Blowing in the Wind

     The wind was up. Blowing. Relentless.

    "Gale force," she said.


    "Worse," he said.


    "How could it be worse than gale force?"


    "Well, easy," he said. "Just look at it." 


     Which she had been doing for the last ten minutes, watching as the the wind rearranged the dirt in the bald patch of grass, then picked up that scourge of urban life, the plastic bag, carried it up, up, spinning, then hurled it towards them, a sudden splat against the picture window, a giant white eye on the glass. They both laughed and backed up.


    "Quit your staring," she said.


    "Careful, Mister," he said. "Remember you are only a bag."


    "Yes," she said, "and not even compostable."


    The bag slid an inch down the window, as if in agreement, then a sudden gust lifted it up, up, then a shift in the wind pasted it against the window again, inches from her face. The implication was clear: Take that, which made her mad at first, genuinely angry until she started to laugh, more than a chuckle, but, thankfully, short of hysteria. The bag trembled on the window pane, but didn't really move. The force of the wind held it plastered to the window, inches from her face.


    "That's the nastiest bag I've ever seen," she said, and turned away to avoid the offensive thing.


    "Hmmm, a bag with personality," he said, accepting the assignation of conscious behavior to a thin piece of white plastic with three red concentric circles.


    "Well, I wasn't thinking. . . "


    "It's okay.

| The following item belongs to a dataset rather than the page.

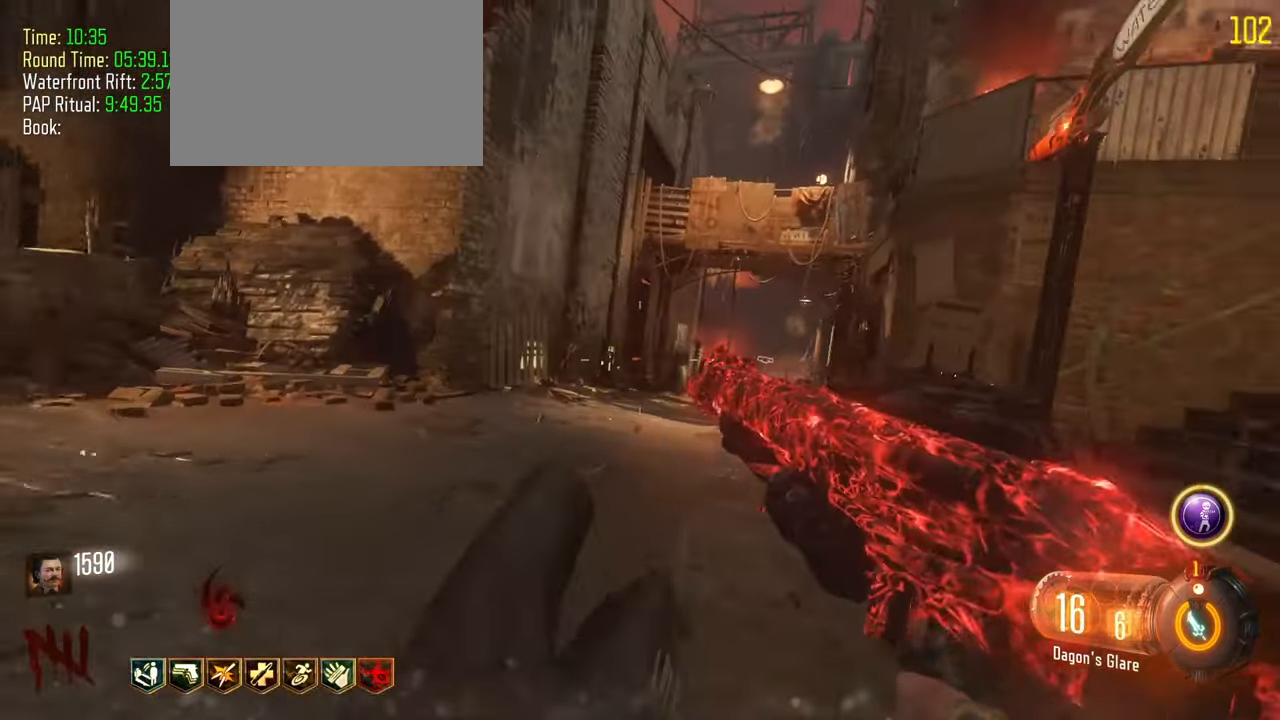
{"keys": ["d", "shift", "w"], "events": []}
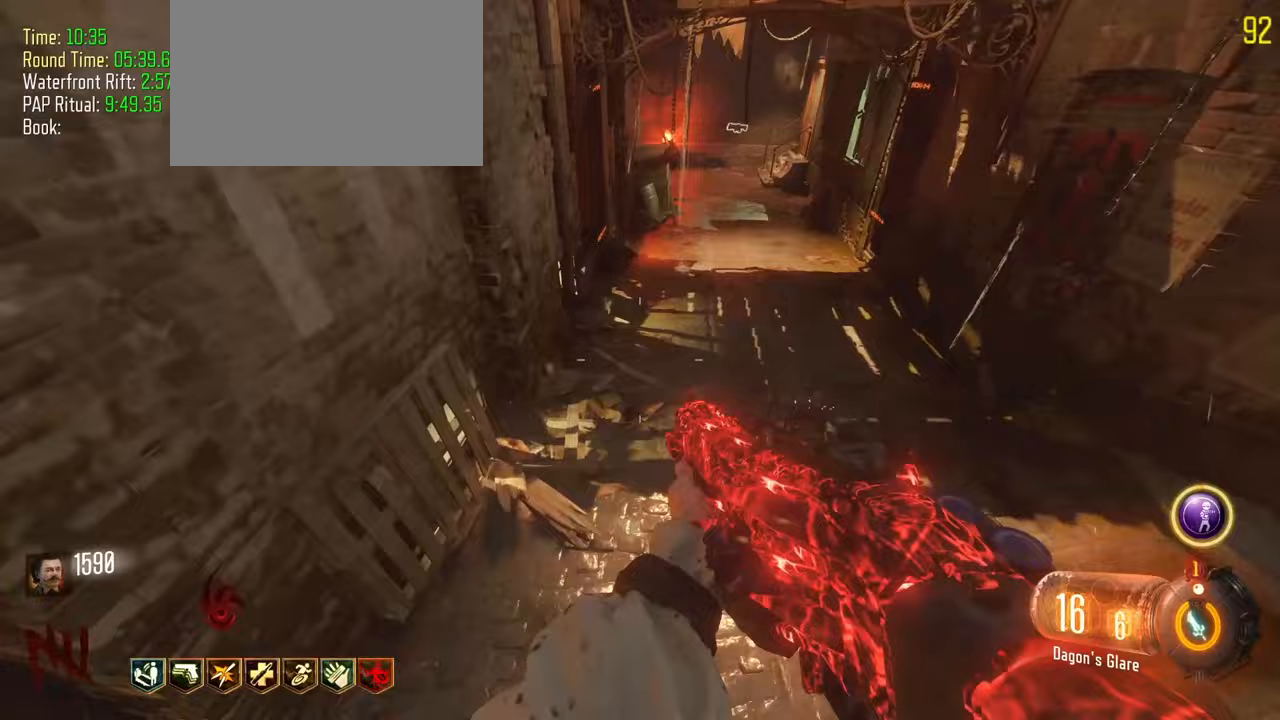
{"keys": ["d", "shift", "w"], "events": []}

The wind will take care of it," he said. "Don't worry."


    She took a step back, to show that she was abandoning their daily first-thing-in-the-morning pointless conversation, and wondered, with a whiff of compassion that bordered on interest, how he would extricate himself from this conversation-going-nowhere.


    "It's blowing in the wind," he crooned. "How many roads must a bag blow down before you can call it a bag."


    "And how many bags must rise up to the roof before they are sent to the trash," she sang.


    "The answer, my friend, is blowing in the wind."


    "The answer is blowing in the wind." 


    They hit that last note perfectly and together they laughed, also perfectly, the gift of a long partnership. 

Comments

  1. I love it. Thank you. So much of life indeed is blowin in the wind; as are the answers.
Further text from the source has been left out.